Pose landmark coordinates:
Start of Block
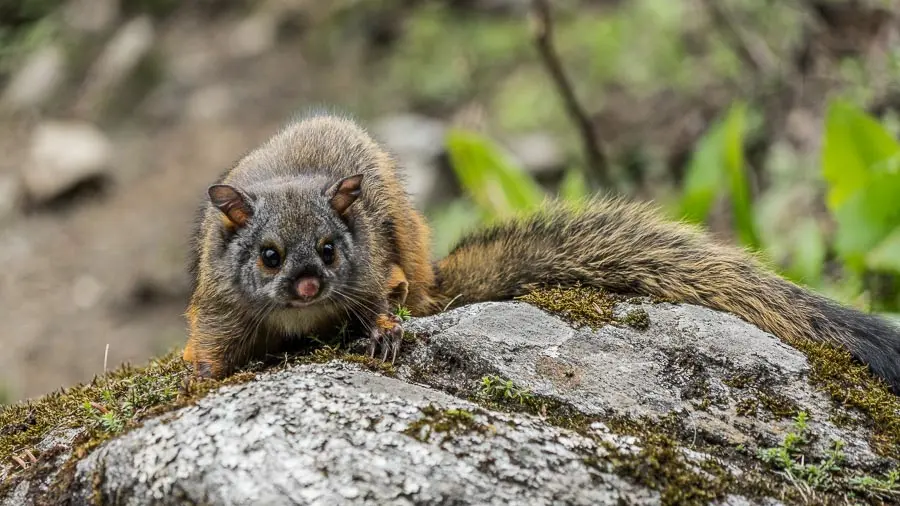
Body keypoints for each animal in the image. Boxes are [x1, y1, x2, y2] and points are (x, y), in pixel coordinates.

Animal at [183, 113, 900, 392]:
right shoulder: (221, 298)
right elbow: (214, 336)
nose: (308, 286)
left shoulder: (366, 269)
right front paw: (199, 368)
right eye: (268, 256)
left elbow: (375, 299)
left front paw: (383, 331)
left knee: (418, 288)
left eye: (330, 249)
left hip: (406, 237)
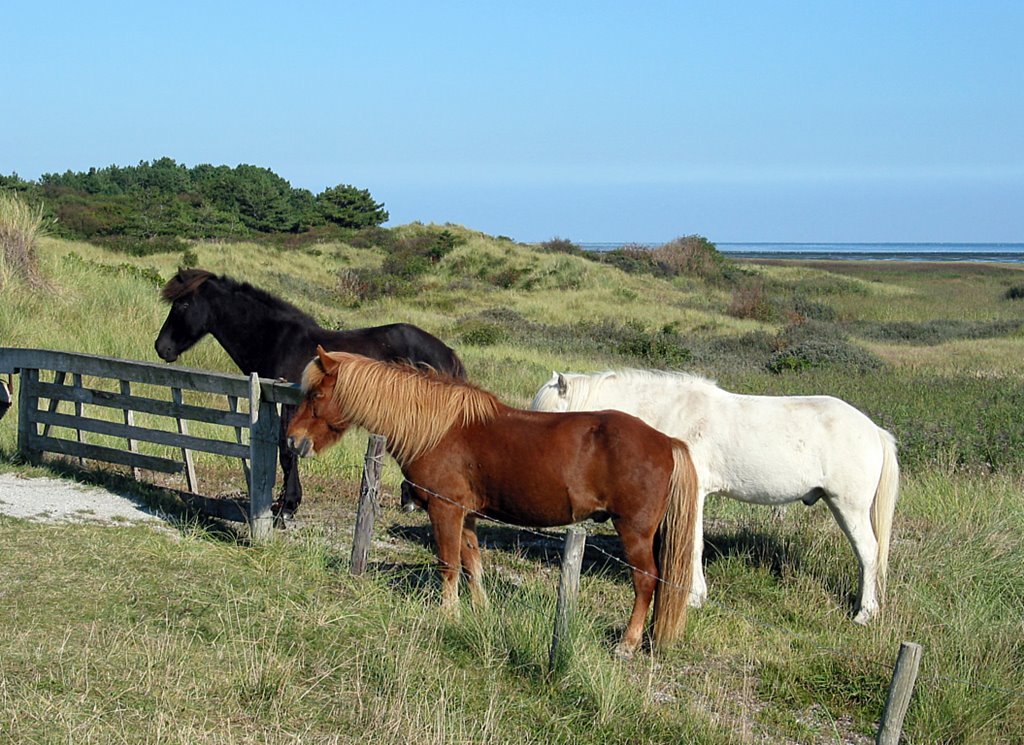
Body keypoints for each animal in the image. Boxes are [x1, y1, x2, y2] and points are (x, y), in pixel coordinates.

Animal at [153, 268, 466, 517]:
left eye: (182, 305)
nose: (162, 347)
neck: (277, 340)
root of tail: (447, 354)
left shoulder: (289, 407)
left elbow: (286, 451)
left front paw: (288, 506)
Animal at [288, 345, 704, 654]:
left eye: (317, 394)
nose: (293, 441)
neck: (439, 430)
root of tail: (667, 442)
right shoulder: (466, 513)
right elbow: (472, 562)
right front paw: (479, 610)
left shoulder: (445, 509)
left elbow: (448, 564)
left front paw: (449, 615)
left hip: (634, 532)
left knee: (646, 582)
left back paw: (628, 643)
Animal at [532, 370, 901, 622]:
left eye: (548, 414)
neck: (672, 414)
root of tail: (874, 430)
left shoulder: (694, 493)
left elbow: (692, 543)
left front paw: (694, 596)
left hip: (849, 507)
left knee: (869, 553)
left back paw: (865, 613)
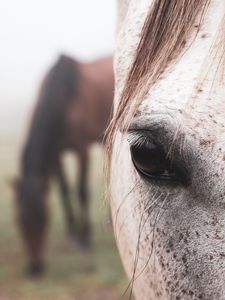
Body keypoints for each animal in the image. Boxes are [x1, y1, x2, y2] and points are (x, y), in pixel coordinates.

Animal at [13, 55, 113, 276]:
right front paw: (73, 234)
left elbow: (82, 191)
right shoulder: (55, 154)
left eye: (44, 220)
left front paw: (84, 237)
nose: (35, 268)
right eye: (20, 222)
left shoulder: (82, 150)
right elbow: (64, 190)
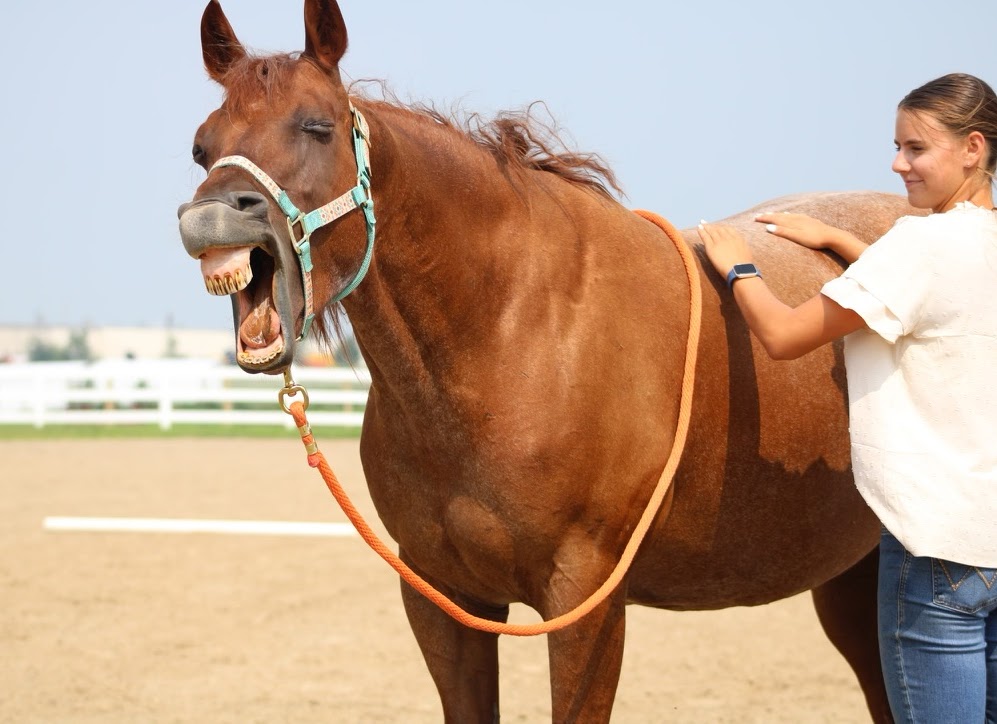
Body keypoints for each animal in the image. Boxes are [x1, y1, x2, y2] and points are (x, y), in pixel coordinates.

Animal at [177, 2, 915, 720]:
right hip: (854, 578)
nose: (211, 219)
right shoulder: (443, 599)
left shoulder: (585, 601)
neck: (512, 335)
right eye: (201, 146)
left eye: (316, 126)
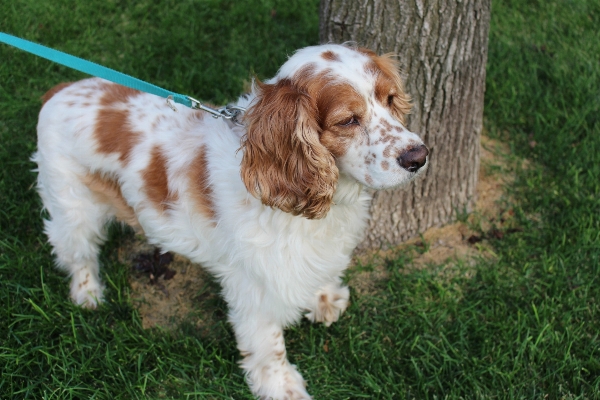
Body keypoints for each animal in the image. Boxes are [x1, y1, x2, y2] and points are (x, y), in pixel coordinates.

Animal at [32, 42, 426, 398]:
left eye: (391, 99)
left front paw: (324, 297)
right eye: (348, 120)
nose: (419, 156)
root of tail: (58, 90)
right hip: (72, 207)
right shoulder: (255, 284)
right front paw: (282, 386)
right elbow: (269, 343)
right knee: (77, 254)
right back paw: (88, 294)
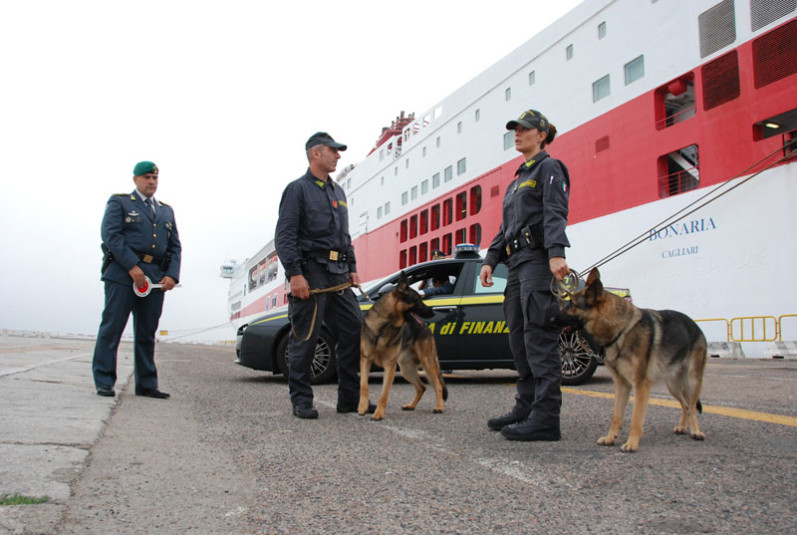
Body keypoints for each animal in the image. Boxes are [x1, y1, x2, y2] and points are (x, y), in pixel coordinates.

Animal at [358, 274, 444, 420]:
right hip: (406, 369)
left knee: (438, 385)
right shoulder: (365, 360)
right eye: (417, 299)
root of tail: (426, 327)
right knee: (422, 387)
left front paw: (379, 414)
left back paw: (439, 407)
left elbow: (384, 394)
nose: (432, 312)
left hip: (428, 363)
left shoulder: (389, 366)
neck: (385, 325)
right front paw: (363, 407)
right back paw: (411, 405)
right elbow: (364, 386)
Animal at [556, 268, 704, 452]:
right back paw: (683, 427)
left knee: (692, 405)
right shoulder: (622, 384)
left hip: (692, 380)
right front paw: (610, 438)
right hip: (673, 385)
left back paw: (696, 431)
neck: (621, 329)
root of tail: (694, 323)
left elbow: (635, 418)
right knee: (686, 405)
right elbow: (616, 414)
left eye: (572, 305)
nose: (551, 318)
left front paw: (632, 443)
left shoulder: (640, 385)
End of Block
Problem description ▸ Going line by line through the data, tally each one that includes the string "nose", and answer with the tally only.

Solution to the exercise ▸ 8